→ **Exercise requirements**: Go through the records and set each one down exactly, skipping any picture.

(Available data Opens)

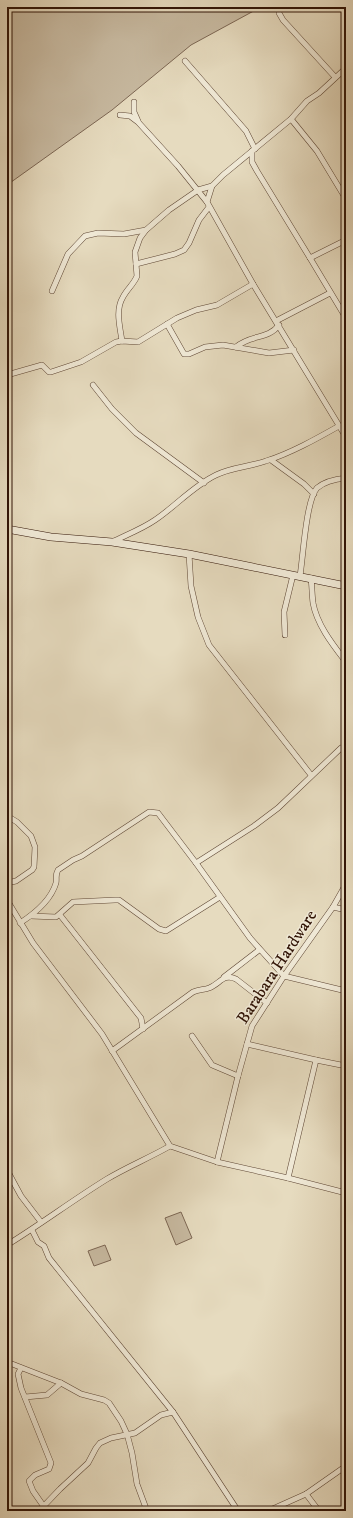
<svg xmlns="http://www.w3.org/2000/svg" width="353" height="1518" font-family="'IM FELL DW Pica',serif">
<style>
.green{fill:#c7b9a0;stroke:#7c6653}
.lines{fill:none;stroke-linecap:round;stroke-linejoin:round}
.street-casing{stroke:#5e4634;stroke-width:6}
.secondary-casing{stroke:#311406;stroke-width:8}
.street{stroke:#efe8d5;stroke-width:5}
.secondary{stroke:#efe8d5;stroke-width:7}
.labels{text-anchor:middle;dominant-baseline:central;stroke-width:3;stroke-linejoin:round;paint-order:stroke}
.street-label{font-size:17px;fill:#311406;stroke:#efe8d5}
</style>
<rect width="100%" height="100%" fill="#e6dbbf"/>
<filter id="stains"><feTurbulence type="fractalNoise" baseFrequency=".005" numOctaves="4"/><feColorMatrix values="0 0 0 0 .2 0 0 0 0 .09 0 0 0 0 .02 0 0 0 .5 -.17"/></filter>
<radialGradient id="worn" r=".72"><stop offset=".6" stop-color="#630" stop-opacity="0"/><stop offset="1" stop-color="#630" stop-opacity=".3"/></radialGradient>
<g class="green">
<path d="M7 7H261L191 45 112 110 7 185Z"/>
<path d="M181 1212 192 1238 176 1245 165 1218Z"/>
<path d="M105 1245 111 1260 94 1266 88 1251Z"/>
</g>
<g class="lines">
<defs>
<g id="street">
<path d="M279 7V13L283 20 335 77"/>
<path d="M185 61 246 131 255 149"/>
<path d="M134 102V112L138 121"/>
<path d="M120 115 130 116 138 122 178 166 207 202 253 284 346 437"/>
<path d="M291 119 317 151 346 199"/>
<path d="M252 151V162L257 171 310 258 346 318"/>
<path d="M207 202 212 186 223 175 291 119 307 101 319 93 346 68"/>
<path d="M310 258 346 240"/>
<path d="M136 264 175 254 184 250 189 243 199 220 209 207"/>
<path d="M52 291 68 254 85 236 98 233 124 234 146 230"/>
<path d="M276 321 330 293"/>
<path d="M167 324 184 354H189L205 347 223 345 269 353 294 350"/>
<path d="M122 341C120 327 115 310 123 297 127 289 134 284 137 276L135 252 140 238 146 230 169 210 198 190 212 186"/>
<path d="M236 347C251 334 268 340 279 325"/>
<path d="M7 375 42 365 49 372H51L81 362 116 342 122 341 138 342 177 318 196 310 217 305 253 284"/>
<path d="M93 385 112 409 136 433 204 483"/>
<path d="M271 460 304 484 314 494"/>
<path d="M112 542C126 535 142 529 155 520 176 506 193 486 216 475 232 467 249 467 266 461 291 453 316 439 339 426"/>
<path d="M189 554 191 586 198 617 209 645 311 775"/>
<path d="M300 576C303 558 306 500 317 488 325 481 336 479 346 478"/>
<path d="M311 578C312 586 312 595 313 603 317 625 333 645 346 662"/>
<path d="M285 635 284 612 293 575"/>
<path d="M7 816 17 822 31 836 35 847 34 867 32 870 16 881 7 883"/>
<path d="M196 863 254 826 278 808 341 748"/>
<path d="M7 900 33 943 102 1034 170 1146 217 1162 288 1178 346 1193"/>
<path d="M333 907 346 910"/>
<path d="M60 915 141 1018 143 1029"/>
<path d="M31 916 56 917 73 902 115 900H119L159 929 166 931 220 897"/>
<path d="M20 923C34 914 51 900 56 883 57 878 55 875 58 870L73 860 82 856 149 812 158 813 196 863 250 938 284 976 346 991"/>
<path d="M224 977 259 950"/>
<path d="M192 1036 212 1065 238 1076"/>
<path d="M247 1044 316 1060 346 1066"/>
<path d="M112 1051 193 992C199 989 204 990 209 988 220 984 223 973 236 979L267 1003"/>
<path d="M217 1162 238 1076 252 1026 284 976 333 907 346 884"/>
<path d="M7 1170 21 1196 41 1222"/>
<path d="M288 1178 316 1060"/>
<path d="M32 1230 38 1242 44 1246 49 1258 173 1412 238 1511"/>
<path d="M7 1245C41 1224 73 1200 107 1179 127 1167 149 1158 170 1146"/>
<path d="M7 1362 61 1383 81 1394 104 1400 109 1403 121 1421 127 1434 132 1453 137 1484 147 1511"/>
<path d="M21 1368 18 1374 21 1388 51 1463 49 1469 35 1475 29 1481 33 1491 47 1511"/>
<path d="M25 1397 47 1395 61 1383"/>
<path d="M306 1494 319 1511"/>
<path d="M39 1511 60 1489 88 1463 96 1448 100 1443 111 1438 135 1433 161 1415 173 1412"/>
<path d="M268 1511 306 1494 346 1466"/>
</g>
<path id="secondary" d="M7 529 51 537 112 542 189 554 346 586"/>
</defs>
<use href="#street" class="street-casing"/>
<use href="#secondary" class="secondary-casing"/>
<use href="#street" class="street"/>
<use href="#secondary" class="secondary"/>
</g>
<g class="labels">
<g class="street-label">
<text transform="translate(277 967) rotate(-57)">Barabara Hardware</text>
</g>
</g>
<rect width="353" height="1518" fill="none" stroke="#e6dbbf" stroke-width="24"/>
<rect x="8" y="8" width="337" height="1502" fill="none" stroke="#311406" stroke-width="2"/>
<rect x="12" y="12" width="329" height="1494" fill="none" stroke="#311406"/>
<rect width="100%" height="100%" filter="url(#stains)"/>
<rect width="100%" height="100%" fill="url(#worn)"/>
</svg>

(Available data Closes)

→ **Expected output**:
<svg xmlns="http://www.w3.org/2000/svg" width="353" height="1518" font-family="'IM FELL DW Pica',serif">
<style>
.green{fill:#c7b9a0;stroke:#7c6653}
.lines{fill:none;stroke-linecap:round;stroke-linejoin:round}
.street-casing{stroke:#5e4634;stroke-width:6}
.secondary-casing{stroke:#311406;stroke-width:8}
.street{stroke:#efe8d5;stroke-width:5}
.secondary{stroke:#efe8d5;stroke-width:7}
.labels{text-anchor:middle;dominant-baseline:central;stroke-width:3;stroke-linejoin:round;paint-order:stroke}
.street-label{font-size:17px;fill:#311406;stroke:#efe8d5}
</style>
<rect width="100%" height="100%" fill="#e6dbbf"/>
<filter id="stains"><feTurbulence type="fractalNoise" baseFrequency=".005" numOctaves="4"/><feColorMatrix values="0 0 0 0 .2 0 0 0 0 .09 0 0 0 0 .02 0 0 0 .5 -.17"/></filter>
<radialGradient id="worn" r=".72"><stop offset=".6" stop-color="#630" stop-opacity="0"/><stop offset="1" stop-color="#630" stop-opacity=".3"/></radialGradient>
<g class="green">
<path d="M7 7H261L191 45 112 110 7 185Z"/>
<path d="M181 1212 192 1238 176 1245 165 1218Z"/>
<path d="M105 1245 111 1260 94 1266 88 1251Z"/>
</g>
<g class="lines">
<defs>
<g id="street">
<path d="M279 7V13L283 20 335 77"/>
<path d="M185 61 246 131 255 149"/>
<path d="M134 102V112L138 121"/>
<path d="M120 115 130 116 138 122 178 166 207 202 253 284 346 437"/>
<path d="M291 119 317 151 346 199"/>
<path d="M252 151V162L257 171 310 258 346 318"/>
<path d="M207 202 212 186 223 175 291 119 307 101 319 93 346 68"/>
<path d="M310 258 346 240"/>
<path d="M136 264 175 254 184 250 189 243 199 220 209 207"/>
<path d="M52 291 68 254 85 236 98 233 124 234 146 230"/>
<path d="M276 321 330 293"/>
<path d="M167 324 184 354H189L205 347 223 345 269 353 294 350"/>
<path d="M122 341C120 327 115 310 123 297 127 289 134 284 137 276L135 252 140 238 146 230 169 210 198 190 212 186"/>
<path d="M236 347C251 334 268 340 279 325"/>
<path d="M7 375 42 365 49 372H51L81 362 116 342 122 341 138 342 177 318 196 310 217 305 253 284"/>
<path d="M93 385 112 409 136 433 204 483"/>
<path d="M271 460 304 484 314 494"/>
<path d="M112 542C126 535 142 529 155 520 176 506 193 486 216 475 232 467 249 467 266 461 291 453 316 439 339 426"/>
<path d="M189 554 191 586 198 617 209 645 311 775"/>
<path d="M300 576C303 558 306 500 317 488 325 481 336 479 346 478"/>
<path d="M311 578C312 586 312 595 313 603 317 625 333 645 346 662"/>
<path d="M285 635 284 612 293 575"/>
<path d="M7 816 17 822 31 836 35 847 34 867 32 870 16 881 7 883"/>
<path d="M196 863 254 826 278 808 341 748"/>
<path d="M7 900 33 943 102 1034 170 1146 217 1162 288 1178 346 1193"/>
<path d="M333 907 346 910"/>
<path d="M60 915 141 1018 143 1029"/>
<path d="M31 916 56 917 73 902 115 900H119L159 929 166 931 220 897"/>
<path d="M20 923C34 914 51 900 56 883 57 878 55 875 58 870L73 860 82 856 149 812 158 813 196 863 250 938 284 976 346 991"/>
<path d="M224 977 259 950"/>
<path d="M192 1036 212 1065 238 1076"/>
<path d="M247 1044 316 1060 346 1066"/>
<path d="M112 1051 193 992C199 989 204 990 209 988 220 984 223 973 236 979L267 1003"/>
<path d="M217 1162 238 1076 252 1026 284 976 333 907 346 884"/>
<path d="M7 1170 21 1196 41 1222"/>
<path d="M288 1178 316 1060"/>
<path d="M32 1230 38 1242 44 1246 49 1258 173 1412 238 1511"/>
<path d="M7 1245C41 1224 73 1200 107 1179 127 1167 149 1158 170 1146"/>
<path d="M7 1362 61 1383 81 1394 104 1400 109 1403 121 1421 127 1434 132 1453 137 1484 147 1511"/>
<path d="M21 1368 18 1374 21 1388 51 1463 49 1469 35 1475 29 1481 33 1491 47 1511"/>
<path d="M25 1397 47 1395 61 1383"/>
<path d="M306 1494 319 1511"/>
<path d="M39 1511 60 1489 88 1463 96 1448 100 1443 111 1438 135 1433 161 1415 173 1412"/>
<path d="M268 1511 306 1494 346 1466"/>
</g>
<path id="secondary" d="M7 529 51 537 112 542 189 554 346 586"/>
</defs>
<use href="#street" class="street-casing"/>
<use href="#secondary" class="secondary-casing"/>
<use href="#street" class="street"/>
<use href="#secondary" class="secondary"/>
</g>
<g class="labels">
<g class="street-label">
<text transform="translate(277 967) rotate(-57)">Barabara Hardware</text>
</g>
</g>
<rect width="353" height="1518" fill="none" stroke="#e6dbbf" stroke-width="24"/>
<rect x="8" y="8" width="337" height="1502" fill="none" stroke="#311406" stroke-width="2"/>
<rect x="12" y="12" width="329" height="1494" fill="none" stroke="#311406"/>
<rect width="100%" height="100%" filter="url(#stains)"/>
<rect width="100%" height="100%" fill="url(#worn)"/>
</svg>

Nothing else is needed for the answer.